My questions for Mr. Hayden are simple. Firstly, if it’s true that only three detainees were subjected to waterboarding, then why did a number of “former and current intelligence officers and supervisors” tell ABC News in November 2005 that “a dozen top al-Qaeda targets incarcerated in isolation at secret locations on military bases in regions from Asia to Eastern Europe” were subjected to six “Enhanced Interrogation Techniques,” instituted in mid-March 2002?
According to the ABC News account, the six techniques used by the CIA on the “dozen top al-Qaeda targets” were “The Attention Grab,” “Attention Slap,” “The Belly Slap” and three other techniques that are particularly worrying: “Long Time Standing,” “The Cold Cell,” and, of course, “Waterboarding.”
“Long Time Standing” was described as “among the most effective [techniques],” in which prisoners “are forced to stand, handcuffed and with their feet shackled to an eye bolt in the floor for more than 40 hours.” The ABC News report added, “Exhaustion and sleep deprivation are effective in yielding confessions.” In “The Cold Cell,” the prisoner “is left to stand naked in a cell kept near 50 degrees. Throughout the time in the cell the prisoner is doused with cold water.”
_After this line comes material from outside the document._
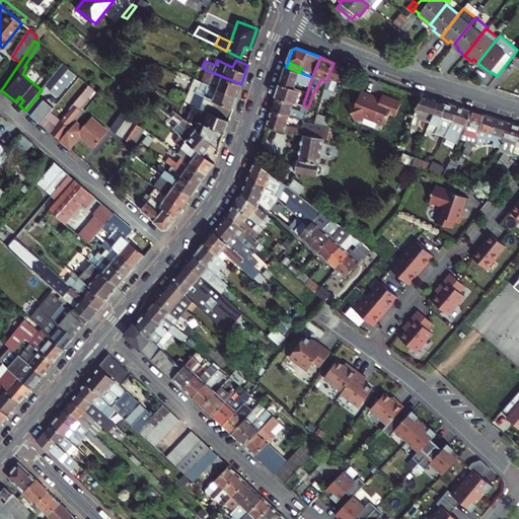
[(331,90),(339,92),(348,68),(334,63),(326,81),(325,87),(321,100),(327,102),(331,90)]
The description of “Waterboarding” was as follows: “The prisoner is bound to an inclined board, feet raised and head slightly below the feet. Cellophane is wrapped over the prisoner’s face and water is poured over him. Unavoidably, the gag reflex kicks in and a terrifying fear of drowning leads to almost instant pleas to bring the treatment to a halt.”